### Problem requirements
From the data below, pull out each line in which the word "series" appears.

### Provided entries
--------------------------------------------------
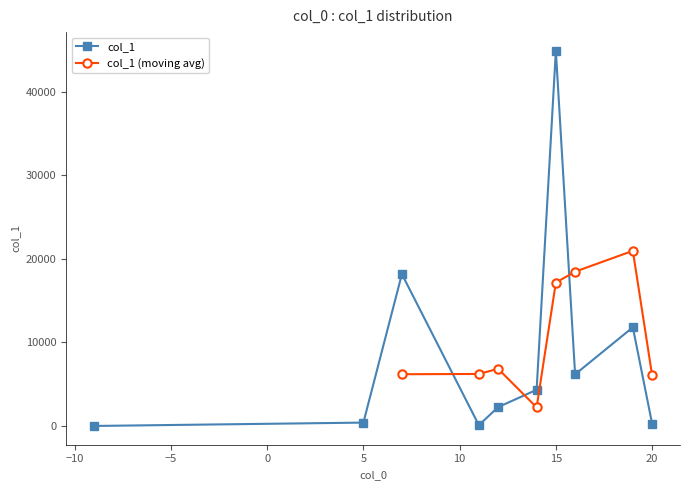

True or false: col_1 has more than 2 points higher than both neighbors.

True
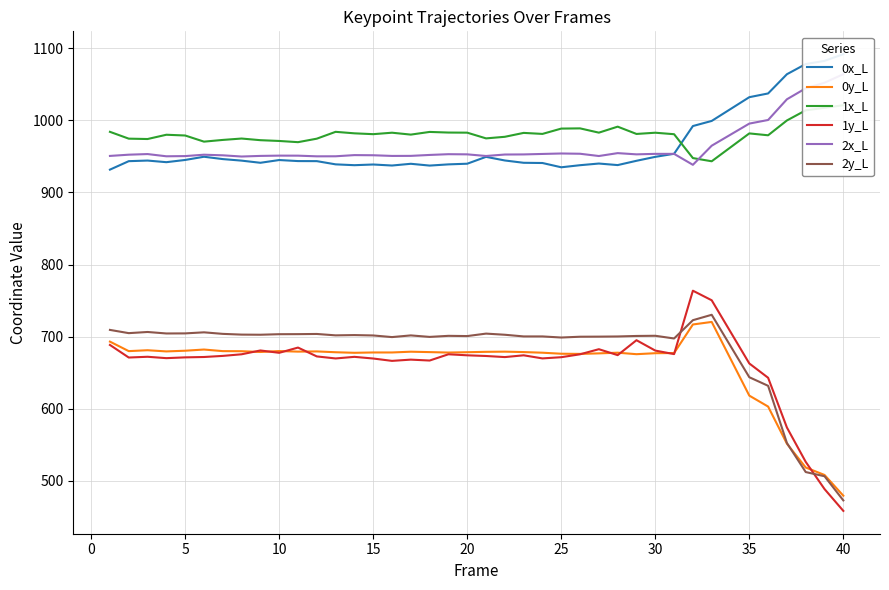

Which series has the largest total across all categories?

1x_L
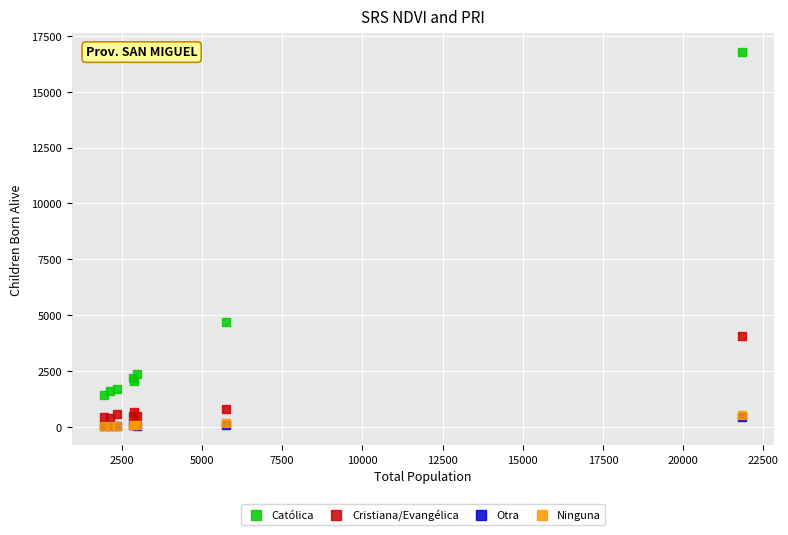

What are all the series names shown in the legend?

Católica, Cristiana/Evangélica, Otra, Ninguna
--------------------------------------------------
### Reply
Which series has the largest total across all categories?
What are all the series names shown in the legend?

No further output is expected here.